Humana pours $1.2B with PE firm to open 100 new clinics by 2025

The news: Humana teamed up with private equity firm Welshe, Carson, Anderson & Stowe (WCAS) to launch a second JV. The new JV will shell out up to $1.2 billion to open 100 value-based primary care clinics by 2025.

  • This expands on Humana-WCAS’s existing JV that invested around $800 million to open 67 clinics by early 2023.
  • WCAS will have a majority ownership, and Humana will hold a minority stake.
  • The end goal is for the new clinics to reach profitability by 2025.

How we got here: Humana is placing a premium on Medicare Advantage (MA) markets.

  • Humana reported $930 million in profit and 28% year-over-year growth in MA enrollment in Q1 2022. It plans to add 150,000 to 200,000 new members this year.
  • It also acquired the largest home health provider in the US, Kindred at Home, for $5.7 billion in April 2021. This cushioned its revenue streams and grew the MA members enrolled in its program.

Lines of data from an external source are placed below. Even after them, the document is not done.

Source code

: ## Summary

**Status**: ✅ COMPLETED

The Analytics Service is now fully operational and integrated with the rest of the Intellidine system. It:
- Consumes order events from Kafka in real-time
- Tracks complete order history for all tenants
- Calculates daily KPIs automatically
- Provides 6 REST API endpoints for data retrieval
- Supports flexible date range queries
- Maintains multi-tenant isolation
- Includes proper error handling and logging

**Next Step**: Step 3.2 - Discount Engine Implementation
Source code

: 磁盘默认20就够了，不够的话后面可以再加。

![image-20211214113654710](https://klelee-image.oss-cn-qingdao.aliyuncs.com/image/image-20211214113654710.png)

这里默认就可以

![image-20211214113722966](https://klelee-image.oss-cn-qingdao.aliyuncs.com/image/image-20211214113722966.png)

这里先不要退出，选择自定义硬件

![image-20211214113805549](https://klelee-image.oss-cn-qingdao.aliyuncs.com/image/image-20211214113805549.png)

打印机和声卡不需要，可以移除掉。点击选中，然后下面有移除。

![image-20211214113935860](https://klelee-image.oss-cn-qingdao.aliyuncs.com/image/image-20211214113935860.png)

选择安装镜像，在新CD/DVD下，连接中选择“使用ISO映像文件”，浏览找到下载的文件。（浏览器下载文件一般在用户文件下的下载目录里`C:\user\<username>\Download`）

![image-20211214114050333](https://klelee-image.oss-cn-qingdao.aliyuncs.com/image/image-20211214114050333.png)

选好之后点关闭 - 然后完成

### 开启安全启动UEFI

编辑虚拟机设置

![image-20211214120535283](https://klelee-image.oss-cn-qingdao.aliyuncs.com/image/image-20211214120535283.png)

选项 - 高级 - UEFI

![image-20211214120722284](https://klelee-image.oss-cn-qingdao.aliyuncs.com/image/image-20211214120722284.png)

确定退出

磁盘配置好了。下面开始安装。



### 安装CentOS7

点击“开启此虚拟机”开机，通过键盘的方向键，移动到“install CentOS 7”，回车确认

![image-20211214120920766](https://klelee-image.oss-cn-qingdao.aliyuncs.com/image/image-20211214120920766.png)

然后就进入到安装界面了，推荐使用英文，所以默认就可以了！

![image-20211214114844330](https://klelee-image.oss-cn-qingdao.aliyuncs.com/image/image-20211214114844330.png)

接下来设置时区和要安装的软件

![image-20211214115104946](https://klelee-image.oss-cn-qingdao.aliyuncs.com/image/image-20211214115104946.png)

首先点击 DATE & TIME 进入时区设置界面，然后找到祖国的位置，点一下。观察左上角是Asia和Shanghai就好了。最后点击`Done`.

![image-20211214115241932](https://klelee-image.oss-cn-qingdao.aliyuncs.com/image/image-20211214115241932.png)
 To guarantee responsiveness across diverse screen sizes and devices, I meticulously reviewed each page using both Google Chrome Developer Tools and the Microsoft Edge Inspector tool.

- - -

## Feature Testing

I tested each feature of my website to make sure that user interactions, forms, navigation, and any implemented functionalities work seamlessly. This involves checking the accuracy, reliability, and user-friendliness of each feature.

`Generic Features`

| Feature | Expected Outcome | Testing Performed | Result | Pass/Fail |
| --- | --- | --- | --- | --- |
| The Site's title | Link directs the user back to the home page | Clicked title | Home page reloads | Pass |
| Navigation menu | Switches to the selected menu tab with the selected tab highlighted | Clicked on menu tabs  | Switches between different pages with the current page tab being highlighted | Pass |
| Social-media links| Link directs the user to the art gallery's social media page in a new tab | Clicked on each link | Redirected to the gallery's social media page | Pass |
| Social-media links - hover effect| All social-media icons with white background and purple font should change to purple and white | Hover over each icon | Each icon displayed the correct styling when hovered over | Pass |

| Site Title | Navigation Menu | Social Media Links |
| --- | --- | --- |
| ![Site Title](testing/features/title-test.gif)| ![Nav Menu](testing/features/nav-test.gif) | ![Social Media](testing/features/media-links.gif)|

The bigger picture: Payers targeting the fast-growing Medicare Advantage (MA) market.

  • In 2021, 42% (26 million) of all Medicare members were enrolled in an MA plan. That’s more than double the number of MA members from 2011, according to the Kaiser Family Foundation.
  • Not to mention, more options can be available to MA members at lower premiums: 96% of MA beneficiaries have access to at least one $0 premium plan. And MA beneficiaries report a 98% satisfaction rate, according to the Better Medicare Alliance’s 2021 State of Medicare Advantage report.

Why Humana’s JV could succeed: As Humana captures more MA members, it can boost value to both its members and internal business by offering in-person primary care clinics.

  • 31% of MA members missed at least one annual physical exam in the past five years, per McKinsey’s June 2021 Medicare Shopping survey.
  • Annual physical exams are key checkpoints of care where patients can get screened for health risks and providers can catch chronic diseases early before they become worse.
  • Older adults face higher risks for chronic conditions, making annual exams and physical health appointments important. These require the need for physical versus virtual locations.